在科学界共享临床试验匿名数据集的动机正在增加。许多匿名数据集现在可以公开用于二级研究。然而，尚不确定它们是否会对相关参与者构成隐私风险。方法：我们从人类参与者中找到了广泛的公开可获得的、去识别/匿名的随机临床试验数据集样本，并根据其当地程序联系其所有者请求访问。我们对这些数据集中的个人数据进行了分类，包括唯一的直接标识符（如出生日期）和其他个人数据（如性别、年龄和种族）（间接标识符），这些数据本身无法识别个人身份，但在相互结合时可能会识别个人身份。结合间接标识符形成层，并添加更多标识符通过将数据划分为更多较小的层来增加粒度。再识别风险评分方程通过三种方式评估这些地层的隶属度：首先，通过测量高于预定风险阈值水平（Ra）的地层参与者的比例；第二，定位最小地层（Rb）；第三，通过估计数据集中所有地层的平均隶属度（Rc）。风险评分范围从0（最低风险）到1（最高风险）；它们的目的不是重新识别数据集中的个人，而是用于常规收集的健康记录。如果数据集包含直接标识符，则在所有指标中自动得分为1。相反，如果数据集不包含直接标识符或最多包含一个间接标识符，则它在所有指标中自动得分为0。最后，我们探讨了数据集的哪些特征与风险评分相关，并比较了风险评分及其可用性。结果分析了来自14个数据源的70个数据集。31个数据集以最低限度的限制（开放获取）共享，而39个数据集在授予访问权限之前以不同程度的限制共享（控制访问）。数据集平均有四个标识符，平均风险评分从0.47到0.91不等。数据集中最常见的信息组合在一起，可以间接识别参与者的是性别（80%）和年龄（72.9%）。本研究证实，临床试验数据集具有丰富的个人细节，使用再识别风险评分作为这种丰富性的衡量标准是可行的。这些分数可以告知匿名过程的临床试验数据集关于他们的粒度水平之前发布他们的二次研究。我们提出了在发布临床试验数据集的决策过程中使用这些分数的策略。

本文章由计算机程序翻译，如有差异，请以英文原文为准。

求助全文

约1分钟内获得全文求助全文

来源期刊

Clinical Trials 医学-医学：研究与实验

CiteScore

4.10

自引率

3.70%

发文量

审稿时长

6-12 weeks

期刊介绍： Clinical Trials is dedicated to advancing knowledge on the design and conduct of clinical trials related research methodologies.
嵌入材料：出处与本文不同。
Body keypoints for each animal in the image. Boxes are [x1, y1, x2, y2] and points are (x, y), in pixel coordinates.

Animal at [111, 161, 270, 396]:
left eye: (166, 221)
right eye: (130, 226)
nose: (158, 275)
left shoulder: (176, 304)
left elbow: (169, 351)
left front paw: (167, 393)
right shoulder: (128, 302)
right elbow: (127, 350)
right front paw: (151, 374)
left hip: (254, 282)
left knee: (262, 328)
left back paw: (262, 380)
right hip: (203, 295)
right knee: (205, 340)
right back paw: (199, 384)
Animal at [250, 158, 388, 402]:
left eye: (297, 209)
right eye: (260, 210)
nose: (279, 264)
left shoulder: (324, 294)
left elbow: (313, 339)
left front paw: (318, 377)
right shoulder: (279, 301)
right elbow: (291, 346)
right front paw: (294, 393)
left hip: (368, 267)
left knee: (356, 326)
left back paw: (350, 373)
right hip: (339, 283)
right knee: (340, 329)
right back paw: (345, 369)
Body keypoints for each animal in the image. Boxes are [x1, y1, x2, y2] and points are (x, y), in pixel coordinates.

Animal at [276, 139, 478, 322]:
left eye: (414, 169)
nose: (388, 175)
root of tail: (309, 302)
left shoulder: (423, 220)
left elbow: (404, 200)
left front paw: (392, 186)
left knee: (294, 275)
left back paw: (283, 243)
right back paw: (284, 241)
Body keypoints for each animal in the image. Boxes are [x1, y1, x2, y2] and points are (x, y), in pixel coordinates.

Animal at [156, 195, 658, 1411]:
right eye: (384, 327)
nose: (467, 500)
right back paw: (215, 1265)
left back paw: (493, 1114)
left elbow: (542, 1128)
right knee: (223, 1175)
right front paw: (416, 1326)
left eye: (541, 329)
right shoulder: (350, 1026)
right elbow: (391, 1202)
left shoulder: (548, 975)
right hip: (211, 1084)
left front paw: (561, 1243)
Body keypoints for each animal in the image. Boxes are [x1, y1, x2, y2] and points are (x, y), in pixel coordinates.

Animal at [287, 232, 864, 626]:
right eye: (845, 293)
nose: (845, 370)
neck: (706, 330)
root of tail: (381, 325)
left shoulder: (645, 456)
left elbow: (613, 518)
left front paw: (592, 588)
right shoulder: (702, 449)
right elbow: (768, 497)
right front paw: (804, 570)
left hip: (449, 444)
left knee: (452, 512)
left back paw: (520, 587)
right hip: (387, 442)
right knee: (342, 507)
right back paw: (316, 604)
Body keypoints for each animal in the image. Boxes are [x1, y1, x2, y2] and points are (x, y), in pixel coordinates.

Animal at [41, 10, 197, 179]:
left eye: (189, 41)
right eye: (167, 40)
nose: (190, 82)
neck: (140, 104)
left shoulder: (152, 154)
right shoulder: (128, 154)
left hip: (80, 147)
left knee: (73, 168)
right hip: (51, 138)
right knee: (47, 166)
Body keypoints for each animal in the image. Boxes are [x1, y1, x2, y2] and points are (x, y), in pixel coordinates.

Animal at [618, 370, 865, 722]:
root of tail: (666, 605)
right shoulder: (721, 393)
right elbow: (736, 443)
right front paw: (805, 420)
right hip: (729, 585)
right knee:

Covering the design, conduct, analysis, synthesis and evaluation of key methodologies, the journal remains on the cusp of the latest topics, including ethics, regulation and policy impact.